» **Excerpted text**
* start *

Stevenson, a nineteenth-century Latter-day Saint pioneer and missionary, self-published his book, Reminiscences of Joseph the Prophet and the Coming Forth of the Book of Mormon, in 1893. Neville’s quote is from page 14 of Stevenson’s book, in which Stevenson recounted an interview he had with David Whitmer, one of the Three Witnesses of the Book of Mormon. (The following includes a longer version of the quote than the one in Neville’s post.)
It was likewise stated to me by David Whitmer in the year 1877 that Oliver Cowdery told him that the Prophet Joseph and himself had seen this room and that it was filled with treasure, and on a table therein were the breast- plate and the sword of Laban, as well as the portion of gold plates not yet translated, and that these plates were bound by three small gold rings, and would also be translated, as was the first portion in the days of Joseph. When they are translated much useful information will be brought to light. But till that day arrives, no Rochester adventurers shall ever see them or the treasures, although science and mineral rods testify that they are there. At the proper time when greed, selfishness and corruption shall cease to reign in the hearts of the people, these vast hoards of hidden treasure shall be brought forth to be used for the cause and kingdom of Jesus Christ.
The purported existence of such a cave in the New York drumlin near Joseph Smith’s family home is important to Brother Neville and the Heartland theory of Book of Mormon geography. If such a cave exists in that hill, it would be convincing evidence that the hill is, indeed, the hill Cumorah in which the ancient prophet Mormon hid “all the records which had been entrusted to [him] by the hand of the Lord” (Mormon 6:6).

(That Mormon specifically stated in that very verse that he did not hide the plates of Mormon from which the Book of Mormon was translated in that hill is a subject that I may bring up in a future post. But I digress.)

Concerning Stevenson’s quote, Neville states:
The existence of the depository of Nephite records in the New York Cumorah was attested by several of Joseph’s contemporaries.

* end *

» **Exercises**
(1) According to the excerpt about Stevenson's book, in what year did David Whitmer make his statement to Stevenson?
(2) Write out the excerpt about Stevenson's book from "The purported existence" up to and including "But I digress.)".

» **Dataset section**
* start *

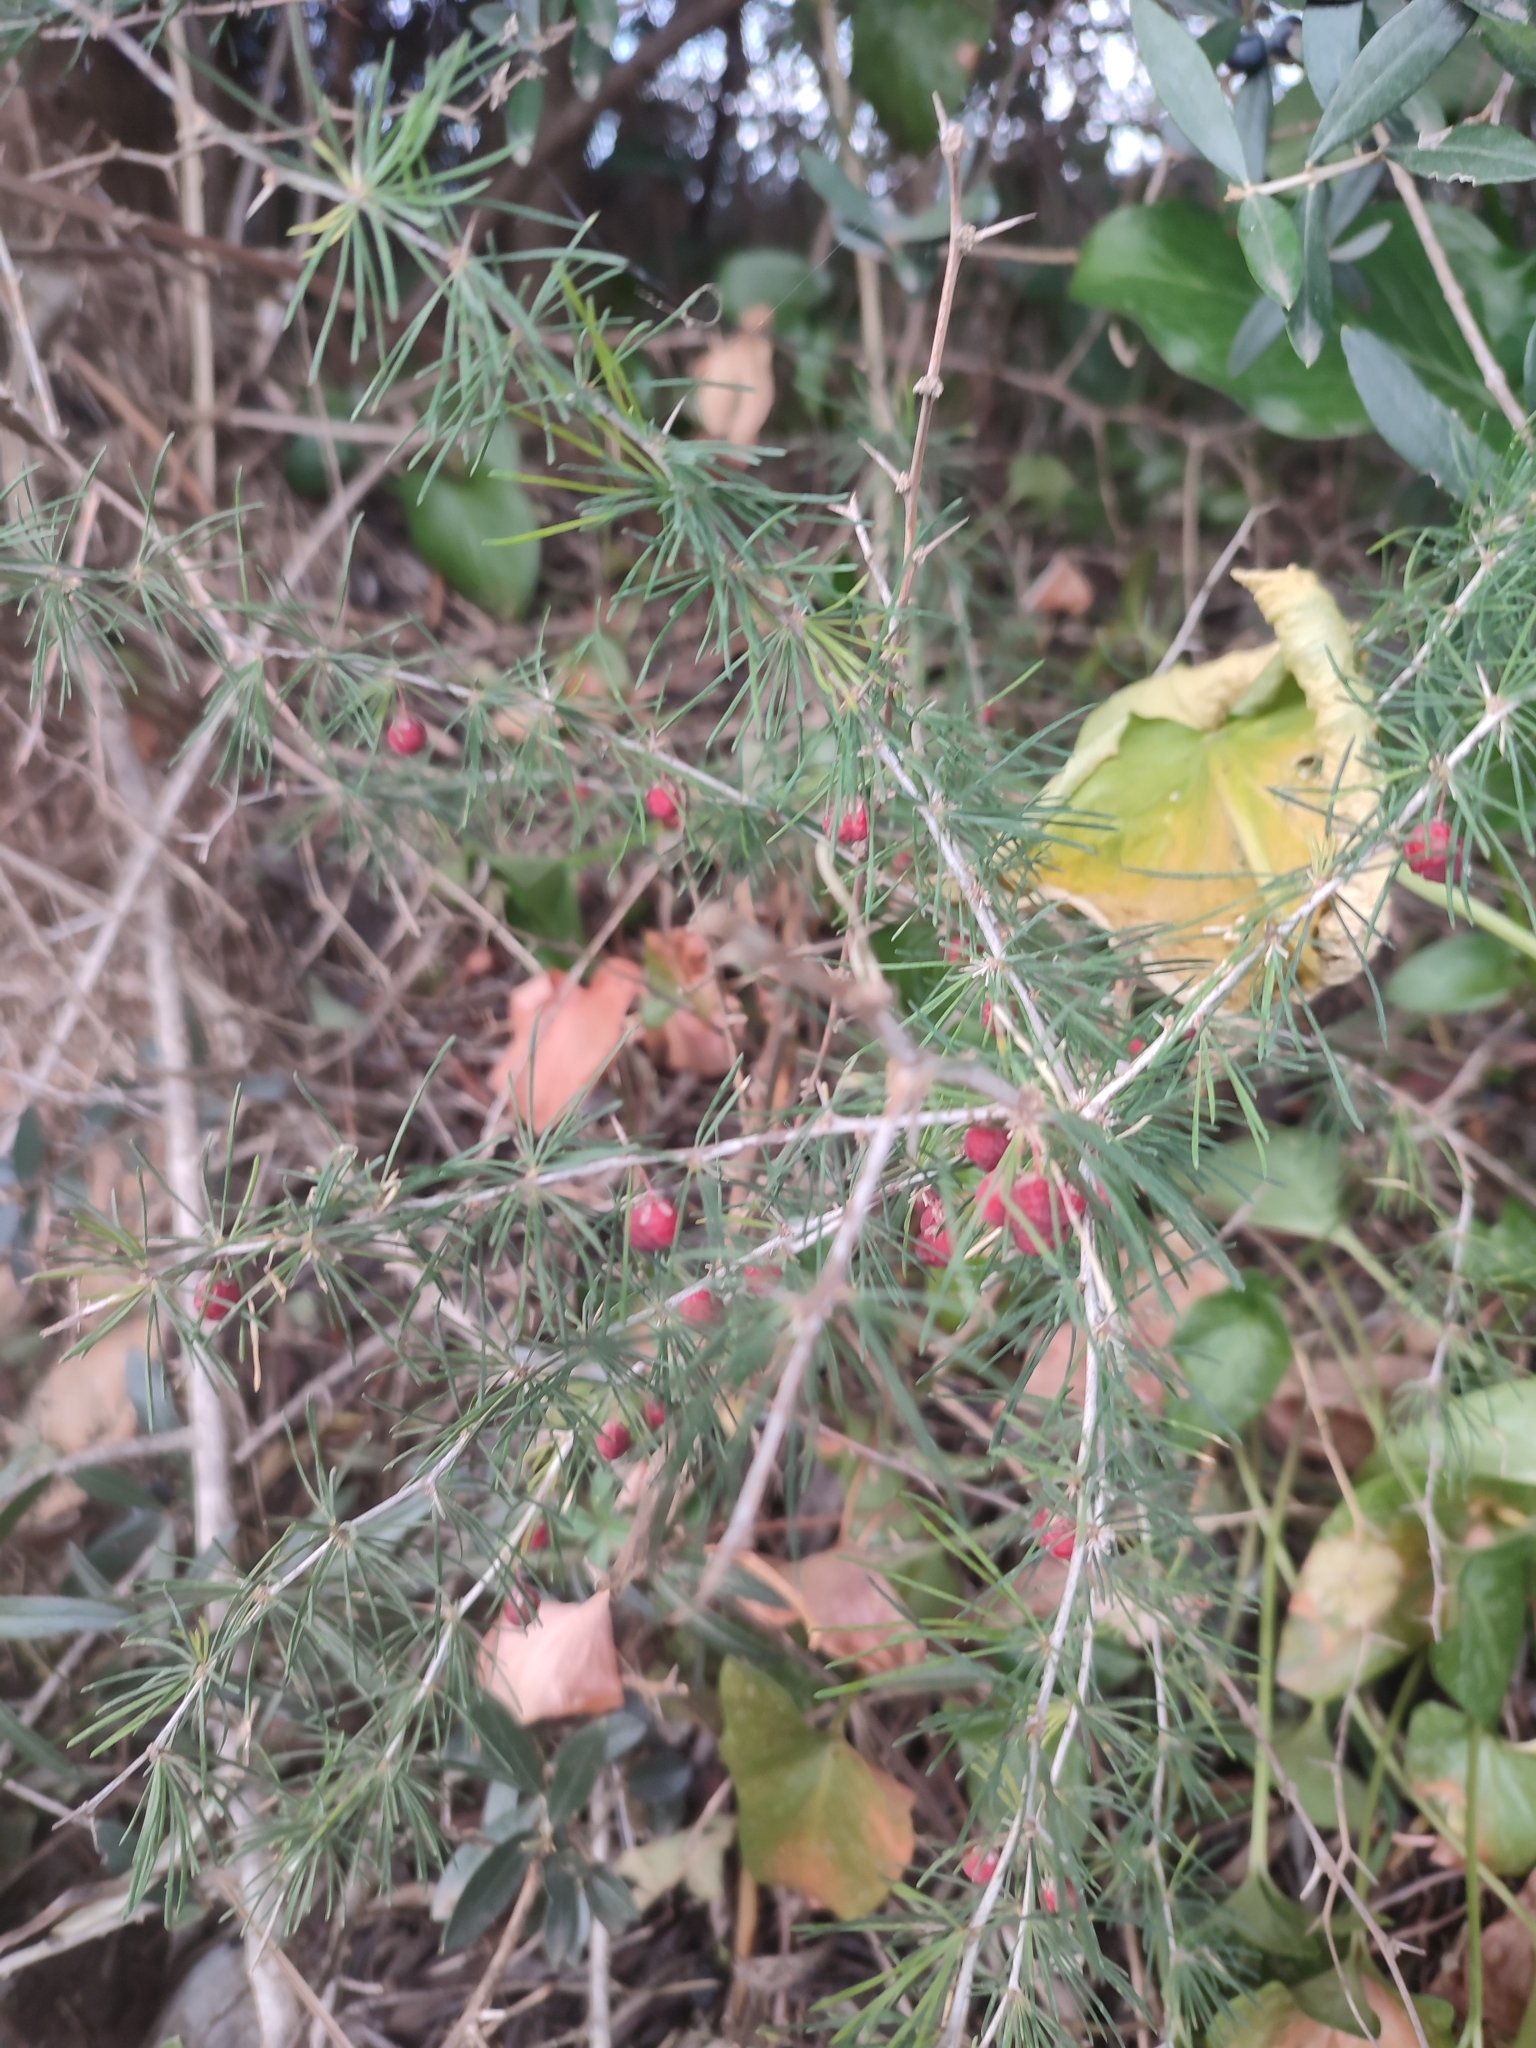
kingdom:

* end *

» **Solution list**
(1) 1877

(2)
The purported existence of such a cave in the New York drumlin near Joseph Smith’s family home is important to Brother Neville and the Heartland theory of Book of Mormon geography. If such a cave exists in that hill, it would be convincing evidence that the hill is, indeed, the hill Cumorah in which the ancient prophet Mormon hid “all the records which had been entrusted to [him] by the hand of the Lord” (Mormon 6:6).

(That Mormon specifically stated in that very verse that he did not hide the plates of Mormon from which the Book of Mormon was translated in that hill is a subject that I may bring up in a future post. But I digress.)